Das Wichtigste in Kürze:

  • Finnland erwägt Leopard-2-Panzerlieferung an Kiew
  • Deutsche Debatte über Leopard-Panzer verschärft sich
  • Russland meldet Einnahme von Soledar
  • Baerbock ruft Afrikanische Union zur Zusammenarbeit gegen Putins Krieg auf
  • Ukraine treibt Justizreform in Richtung EU voran

 

Der finnische Präsident Sauli Niinistö sagte, sollte es ein gemeinsames europäisches Vorgehen bei der Lieferung von Kampfpanzern zur Unterstützung der Ukraine geben, werde auch ein Beitrag Finnlands benötigt. Finnland sei jedoch in einer besonderen Position, da es noch nicht NATO-Mitglied sei und direkt an Russland grenze. Wenn Panzer an die Ukraine übergeben werden, könne der finnische Beitrag dazu deshalb nicht sonderlich groß sein, unterstrich Niinistö nach einer Meldung der Nachrichtenagentur STT. Finnland verfügt über mehr als 200 Leopard-2-Panzer aus deutscher Produktion. Die Bundesrepublik muss in der Regel die Weitergabe von Rüstungsgütern aus deutscher Produktion an Dritte jedoch genehmigen.
□ □ □ □ □
Material erkunden
1. Über wie viele Leopard-2-Panzer verfügt Finnland laut dem Auszug?
2. Gib den Auszug von „Der finnische Präsident“ bis „Dritte jedoch genehmigen.“ wortgetreu wieder.
Das anschließende Material steht in keinem Zusammenhang mit dem Auszug.

Gespeicherte Daten
□ □ □ □ □
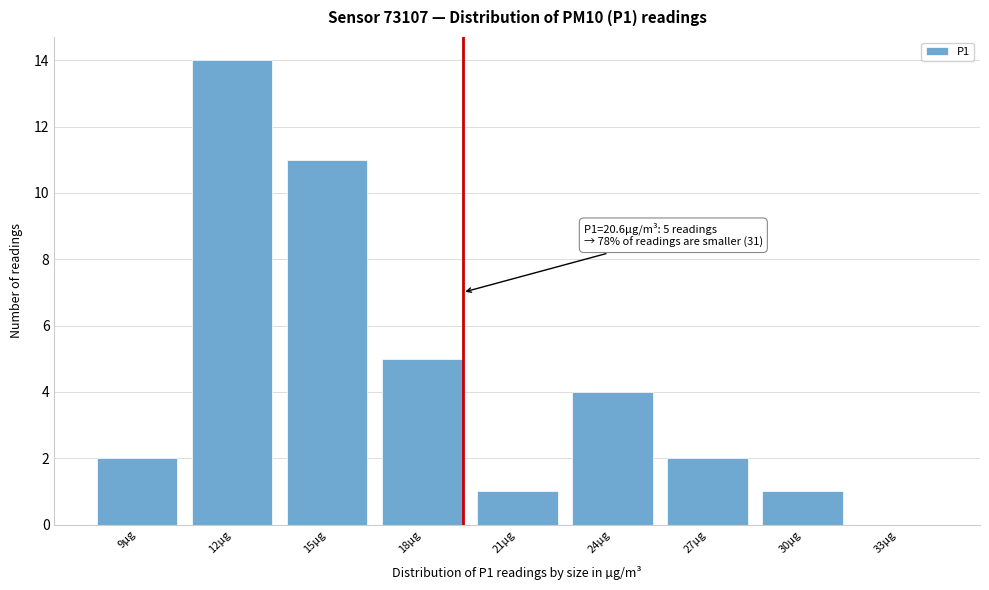

Reading left to right, list all the values displayed in this chart.

9µg=2	12µg=14	15µg=11	18µg=5	21µg=1	24µg=4	27µg=2	30µg=1	33µg=0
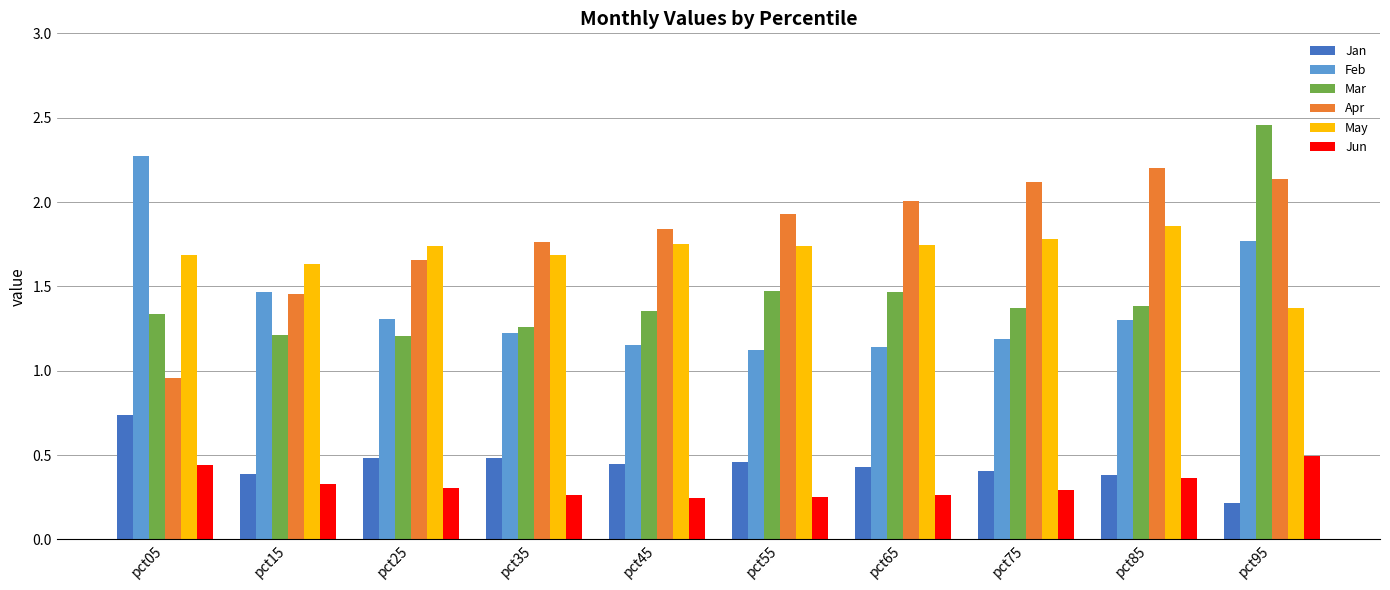

How many bars are there in total?

60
□ □ □ □ □
Antworten je Aufgabe
1. Über mehr als 200 Leopard-2-Panzer aus deutscher Produktion.

2.
Der finnische Präsident Sauli Niinistö sagte, sollte es ein gemeinsames europäisches Vorgehen bei der Lieferung von Kampfpanzern zur Unterstützung der Ukraine geben, werde auch ein Beitrag Finnlands benötigt. Finnland sei jedoch in einer besonderen Position, da es noch nicht NATO-Mitglied sei und direkt an Russland grenze. Wenn Panzer an die Ukraine übergeben werden, könne der finnische Beitrag dazu deshalb nicht sonderlich groß sein, unterstrich Niinistö nach einer Meldung der Nachrichtenagentur STT. Finnland verfügt über mehr als 200 Leopard-2-Panzer aus deutscher Produktion. Die Bundesrepublik muss in der Regel die Weitergabe von Rüstungsgütern aus deutscher Produktion an Dritte jedoch genehmigen.